Greve ecoa história da classe trabalhadora

A paralisação deste dia 14 tem uma singularidade histórica. Ela ocorre num momento em que as instituições democráticas sofrem abalos, gerando instabilidade política, ao passo que o país mergulha numa degradação social de grande magnitude. A pauta da greve enfeixa os fatores constituintes de uma nação democrática e soberana, sintetizados na chamada questão social. Nada simboliza melhor esse conceito, atualmente, do que o direito à aposentadoria, o mote principal desta paralisação.

Por conseguinte, a defesa do trabalho — ou do emprego, como se diz convencionalmente — assume o sentido de primazia. Para se pensar em aposentadoria, é preciso considerar o papel do trabalho. E a clássica formulação teórica dos mecanismos de geração de riqueza, ou de valor, entra como elemento fundamental para a compreensão de conceitos que estão na pauta dessa grave, entre eles a democracia.

Ao longo da história, ou pelo menos desde que o capital apareceu como fator dominante da regulação social, os trabalhadores se conscientizaram de que sem espaços democráticos a defesa de seus direitos se torna quase impossível. Essa síntese explica por que, desde os primórdios da Revolução Industrial, a luta dos trabalhadores reivindica como prioridade garantias democráticas. Em torno dessa bandeira se organizaram amplos movimentos políticos. Ela também impulsionou saltos civilizatórios, como as revoluções dos séculos XIX e XX.

No Brasil, desde que surgiram os trabalhadores assalariados a história registra feitos épicos. Tudo o que existe na legislação social do país pode ser creditado a essas lutas. Nas duas primeiras décadas do século XX, as greves e protestos variados moldaram o que seria o sistema social regulamentado pela Revolução de 1930. As memoráveis jornadas que tiveram seu pico com a greve geral de 1917 resultaram num país socialmente mais consciente, mais comprometido com a democracia.

Não se pode falar dos contestadores anos da década de 1920 sem considerar esses acontecimentos. Tampouco se pode avaliar o pós-Revolução de 1930 sem puxar esse fio histórico. Ele deu a base para o salto na organização dos trabalhadores, como o marcante Movimento Unificador dos Trabalhadores (MUT), protagonista na redemocratização do país consagrada pela Constituição de 1946. Com base nesse salto, os trabalhadores brasileiros enfrentaram as ameaças de retrocessos com mais uma jornada de greves que marcou a virada das décadas de 1950-1960.

Mesmo quando os trabalhadores estiveram arrochados pela ditadura militar, protagonizaram ações de grande relevância — como as greves de Contagem, Minas Gerais, e Osasco, São Paulo.
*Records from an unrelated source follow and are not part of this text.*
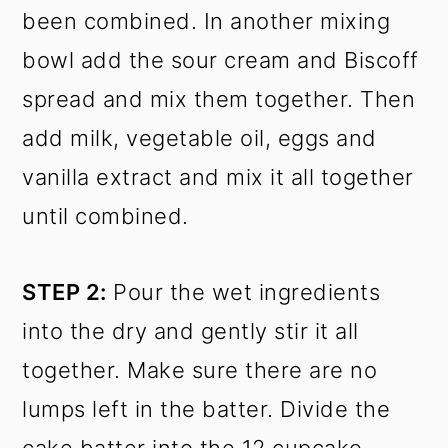
been combined. In another mixing
bowl add the sour cream and Biscoff
spread and mix them together. Then
add milk, vegetable oil, eggs and
vanilla extract and mix it all together
until combined.
STEP 2:
Pour the wet ingredients
into the dry and gently stir it all
together. Make sure there are no
lumps left in the batter. Divide the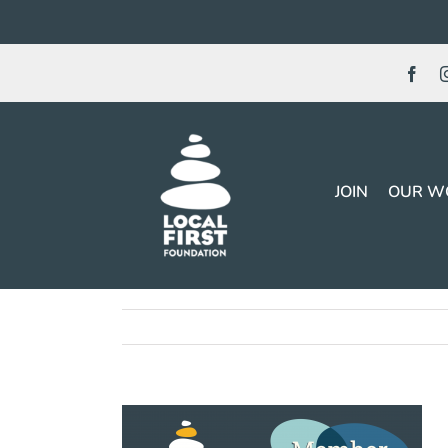
Skip
to
content
JOIN
OUR W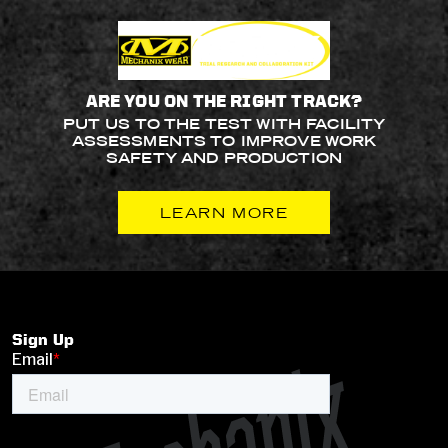
ARE YOU ON THE RIGHT TRACK?
PUT US TO THE TEST WITH FACILITY
ASSESSMENTS TO IMPROVE WORK
SAFETY AND PRODUCTION
LEARN MORE
Sign Up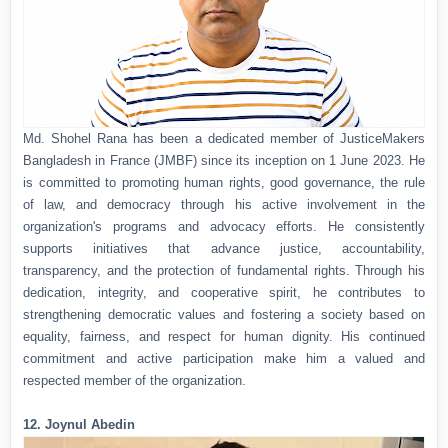
Md. Shohel Rana has been a dedicated member of JusticeMakers
Bangladesh in France (JMBF) since its inception on 1 June 2023. He
is committed to promoting human rights, good governance, the rule
of law, and democracy through his active involvement in the
organization's programs and advocacy efforts. He consistently
supports initiatives that advance justice, accountability,
transparency, and the protection of fundamental rights. Through his
dedication, integrity, and cooperative spirit, he contributes to
strengthening democratic values and fostering a society based on
equality, fairness, and respect for human dignity. His continued
commitment and active participation make him a valued and
respected member of the organization.
12. Joynul Abedin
Quando o regime começou a emitir sinais de falência, no final da década de 1970, mais uma vez coube aos trabalhadores prosseguir com o combate que levaria à derrota dos golpistas. Na redemocratização, o movimento sindical, que se impôs como organização política importante, desempenhou papel protagonista na consolidação da democracia com a Constituição de 1988.
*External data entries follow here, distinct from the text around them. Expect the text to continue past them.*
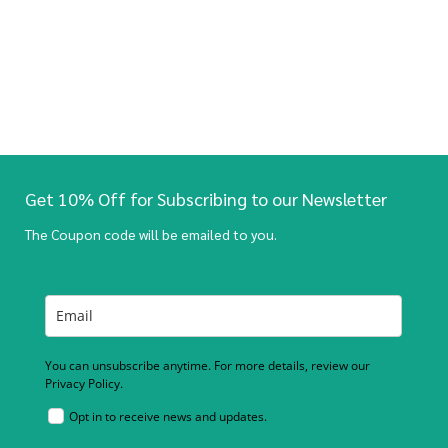
Get 10% Off for Subscribing to our Newsletter
The Coupon code will be emailed to you.
You can unsubscribe anytime. For more details, review our
Privacy Policy.
Opt in to receive news and updates.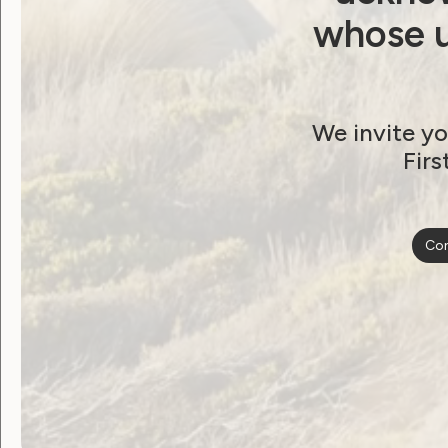
whose u
We invite yo
Firs
Con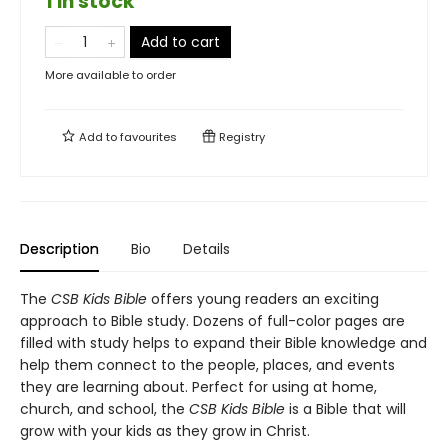
1 in stock
Add to cart
More available to order
Add to
favourites
Registry
Description
Bio
Details
The
CSB Kids Bible
offers young readers an exciting
approach to Bible study. Dozens of full-color pages are
filled with study helps to expand their Bible knowledge and
help them connect to the people, places, and events
they are learning about. Perfect for using at home,
church, and school, the
CSB Kids Bible
is a Bible that will
grow with your kids as they grow in Christ.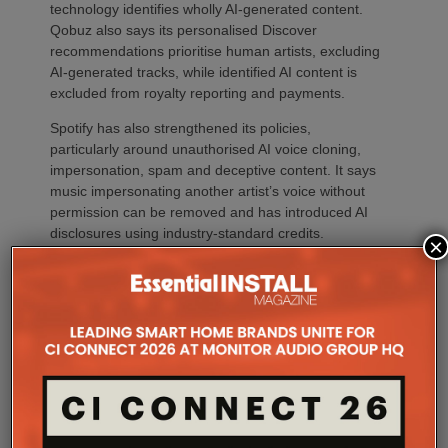
technology identifies wholly AI-generated content.
Qobuz also says its personalised Discover
recommendations prioritise human artists, excluding
AI-generated tracks, while identified AI content is
excluded from royalty reporting and payments.
Spotify has also strengthened its policies,
particularly around unauthorised AI voice cloning,
impersonation, spam and deceptive content. It says
music impersonating another artist’s voice without
permission can be removed and has introduced AI
disclosures using industry-standard credits.
×
Why should our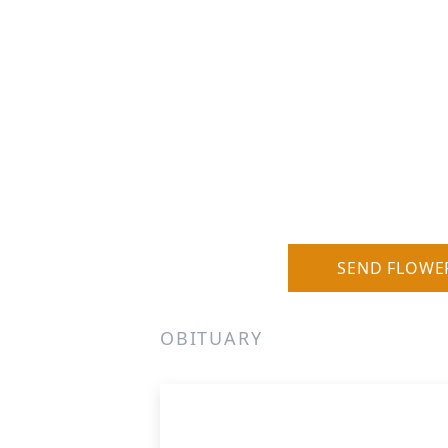
SEND FLOWE
OBITUARY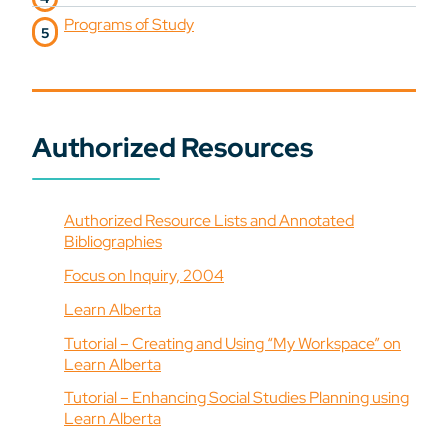
Programs of Study
Authorized Resources
Authorized Resource Lists and Annotated
Bibliographies
Focus on Inquiry, 2004
Learn Alberta
Tutorial – Creating and Using “My Workspace” on
Learn Alberta
Tutorial – Enhancing Social Studies Planning using
Learn Alberta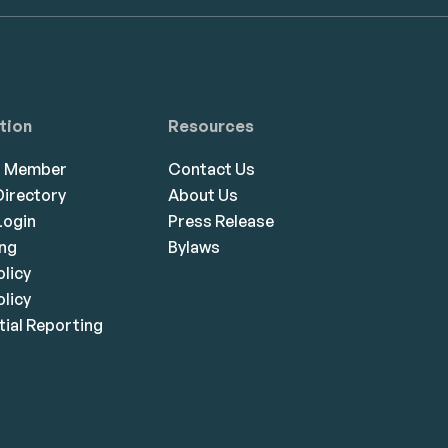
tion
Resources
a Member
Contact Us
irectory
About Us
ogin
Press Release
ing
Bylaws
olicy
licy
ial Reporting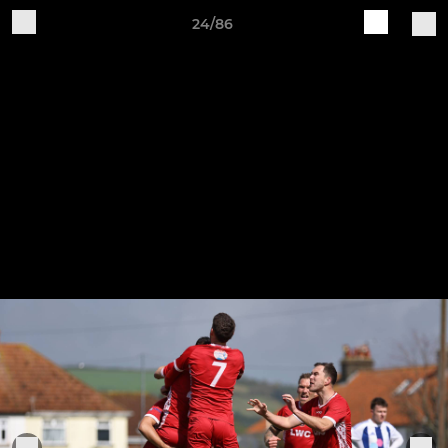
24/86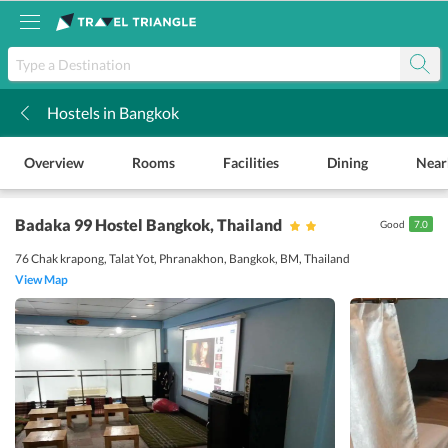
Hostels in Bangkok
k
Overview
Rooms
Facilities
Dining
Near
Badaka 99 Hostel Bangkok
, Thailand
Good
7.0
76 Chak krapong, Talat Yot, Phranakhon, Bangkok, BM, Thailand
View Map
Na década de 1990, novamente os trabalhadores foram convocados pela história para entrar em cena e combater o projeto neoliberal, a nova arma política da direita. Ainda está na percepção do país os motivos dos embates de rua, das grandes greves e dos manifestos em defesa de direitos sociais, da democracia e da soberania nacional. Como resultado dessa evolução, chagaram as conquistas do ciclo democrático e progressista dos governos dos ex-presidentes Luiz Inácio Lula da Silva e Dilma Rousseff.

A greve geral deste dia 14 tem esse simbolismo. Ela representa as lutas dos trabalhadores que vêm do século XIX, e que legaram outros processos históricos de combate ao escravismo. O ataque às instituições democráticas de hoje é um ataque ao que o país acumulou como direitos do povo ao longo da história. É uma resistência ao desmonte anunciado do que foi conquistado com as lutas do antes e do depois da Revolução de 1930, com a Constituição de 1946 e, sobretudo, com a Constituição de 1988.